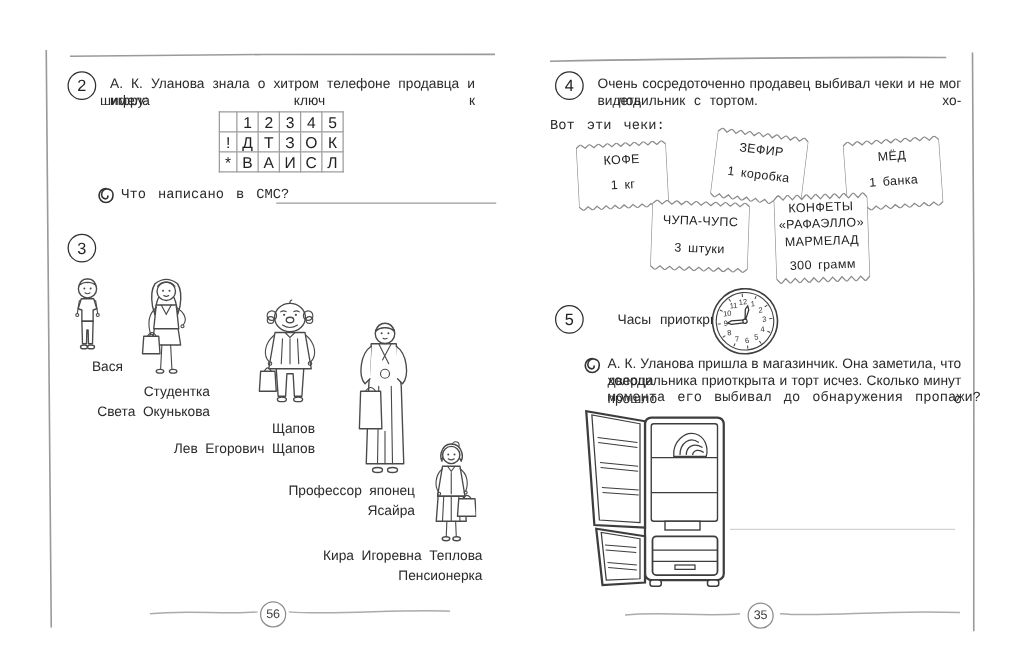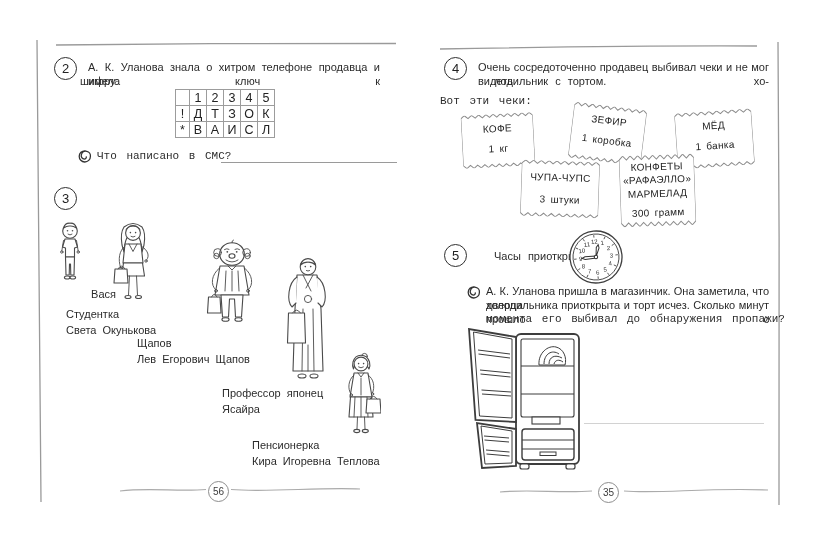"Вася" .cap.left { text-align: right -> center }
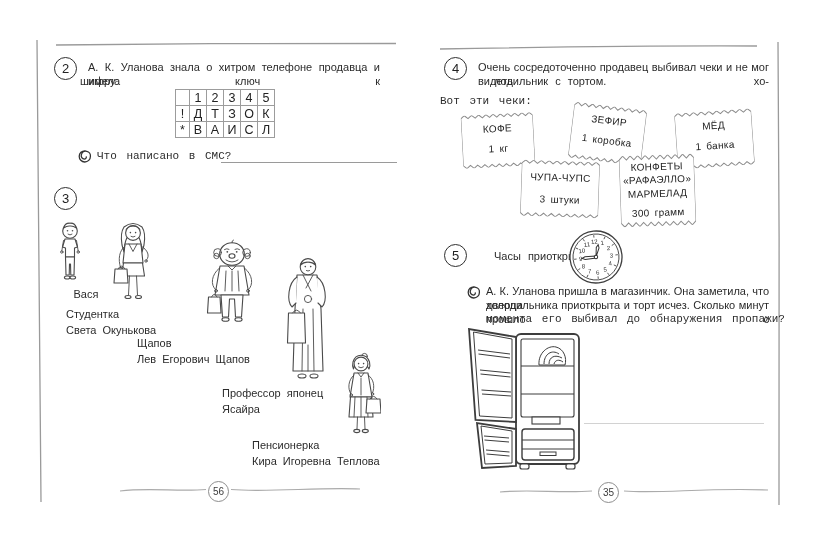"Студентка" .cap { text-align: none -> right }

•••

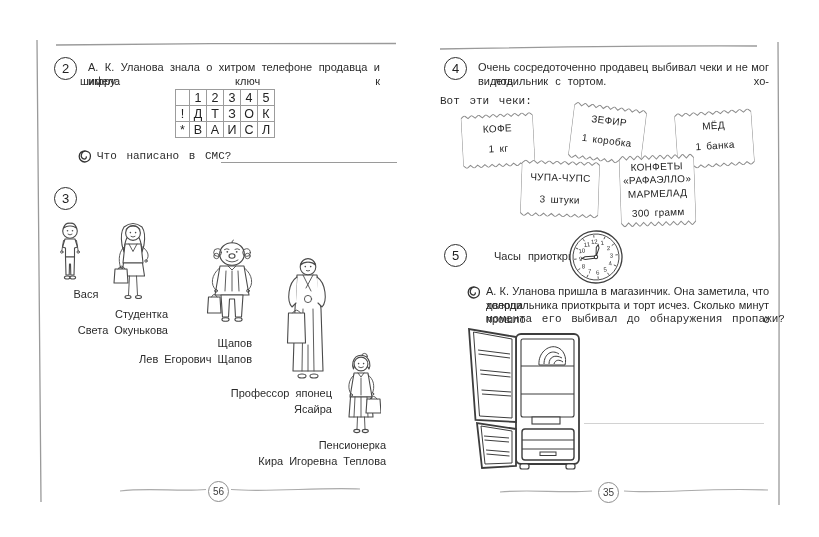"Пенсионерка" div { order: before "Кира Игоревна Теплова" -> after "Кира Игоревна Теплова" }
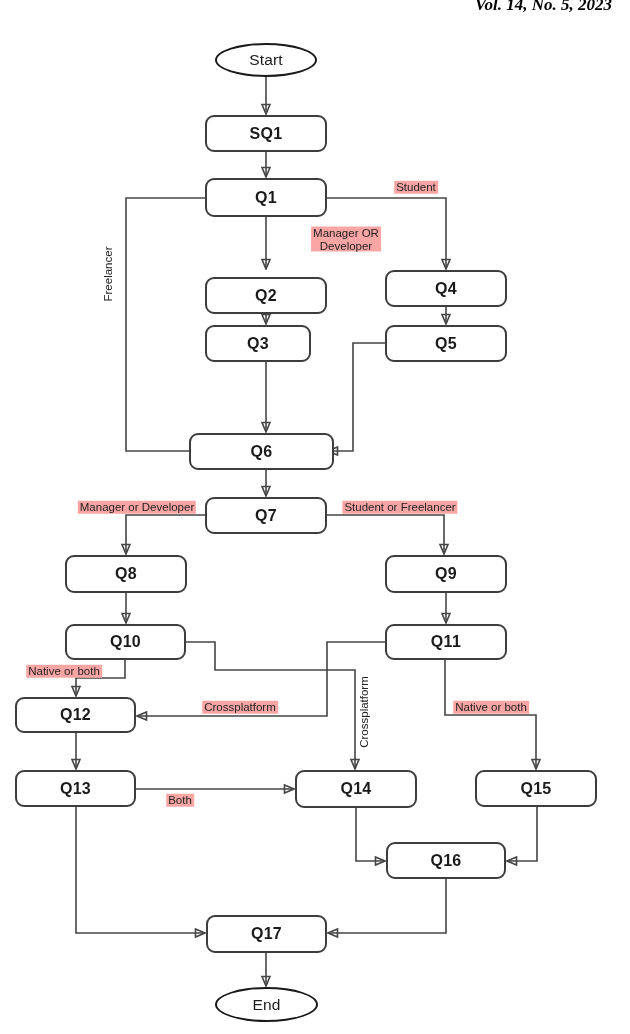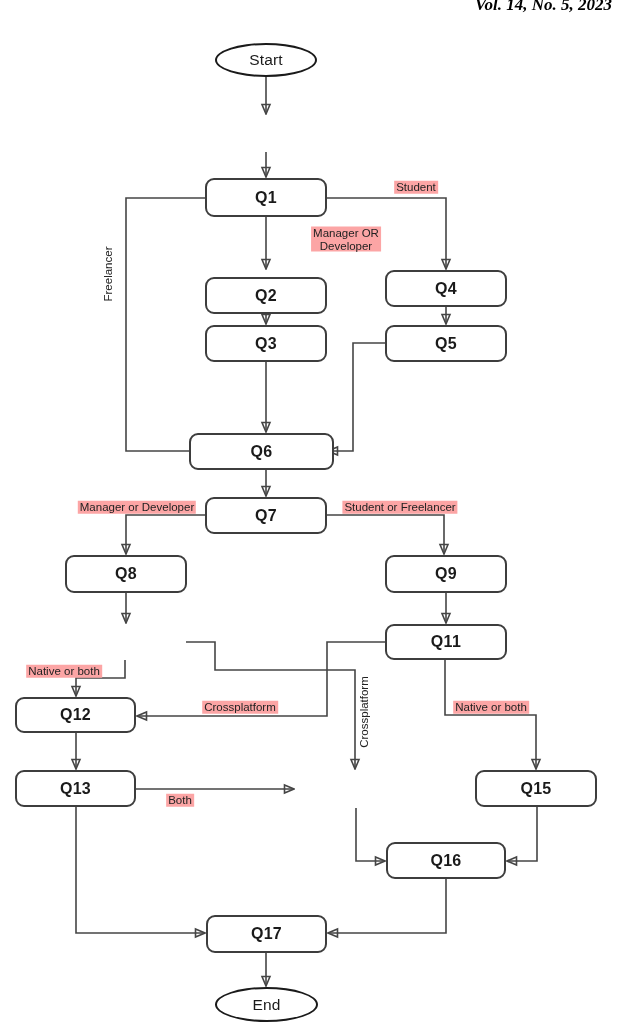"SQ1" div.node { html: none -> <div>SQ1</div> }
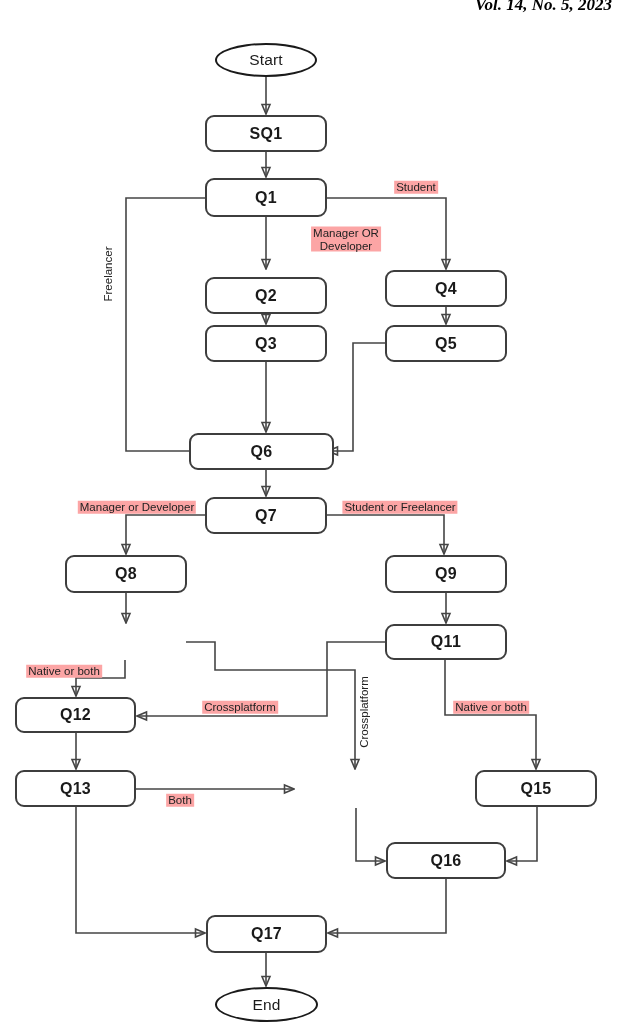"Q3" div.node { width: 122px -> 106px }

•••

**WHAT YOU HAVE TO DO**
Using the records above, print exactly the run of lines that starts with the line with "text-align: right ->" and goes on through the line with "text-align: none ->", pictures excluded.

**ANSWER SPACE**
"Вася" .cap.left { text-align: right -> center }
"Студентка" .cap { text-align: none -> right }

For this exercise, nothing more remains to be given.